The person being screened responds, letting the tester know the range of sounds he or she can hear.
But what if the subject is an infant, or an adult with dementia, who can’t be expected to understand test instructions, raise a hand, press a button or talk to the screener?
Dr. Wafaa Kaf has spent many of her 10 years at Missouri State researching ways to evaluate the hearing of these challenging populations.
Kaf is most interested in detecting mild degrees of hearing loss using what are known as “electrophysiological measures” — ways to assess hearing that don’t rely on patient response, but instead objectively track the brain’s responses to sounds.

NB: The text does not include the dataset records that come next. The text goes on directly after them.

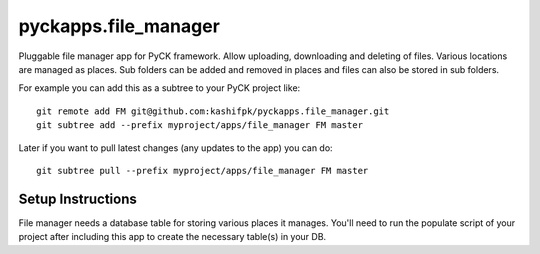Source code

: pyckapps.file_manager
=====================

Pluggable file manager app for PyCK framework. Allow uploading, downloading and deleting of files. Various locations are managed as places. Sub folders can be added and removed in places and files can also be stored in sub folders.

For example you can add this as a subtree to your PyCK project like::


    git remote add FM git@github.com:kashifpk/pyckapps.file_manager.git
    git subtree add --prefix myproject/apps/file_manager FM master

Later if you want to pull latest changes (any updates to the app) you can do::

    git subtree pull --prefix myproject/apps/file_manager FM master


Setup Instructions
-------------------

File manager needs a database table for storing various places it manages. You'll need to run the populate script of your project after including this app to create the necessary table(s) in your DB.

She may use electrodes placed on a patient’s head, or probes inserted into a patient’s ear.
Kaf estimates that there are 35 million American children and adults with mild, moderate or severe hearing loss.
“Hearing is one of the most important things for children because it is the precursor for them to develop the ability to talk,” Kaf said. Hearing loss may lead to stunted speech-language development, making children feel less competent and confident in school.
In 2005, Kaf started a service-learning pediatric audiology class for doctoral students. With her supervision, students perform free hearing and middle-ear screenings for low-income and underserved populations.
The audiology students take portable equipment to community partner organizations. There, they screen subjects who are typically 6 months to 5 years old. Since the start of the class, she and her students have screened more than 400 children in the Ozarks.
Kaf’s dedication to serving others doesn’t stop there. She often tells parents to bring their child to her lab at the Missouri State Speech, Language and Hearing Clinic for a full evaluation. She either supervises a graduate student or does the evaluation herself — and all of this is provided at no cost to the parent. Kaf estimates this service-learning class has saved parents in the community thousands of dollars.
Her work also helps audiology professionals, since research about hearing screenings by Kaf and her colleagues has been published in national and international journals.
Kaf is taking a sabbatical this fall to conduct a study on detecting mild hearing loss in young children. She started the study in the Ozarks and will continue it in Egypt, her home country.
“It’s an intensive workload, but I feel I am their advocate,” she said of those screened by the service-learning class. “These are parents who are in the most need of that service for their children.”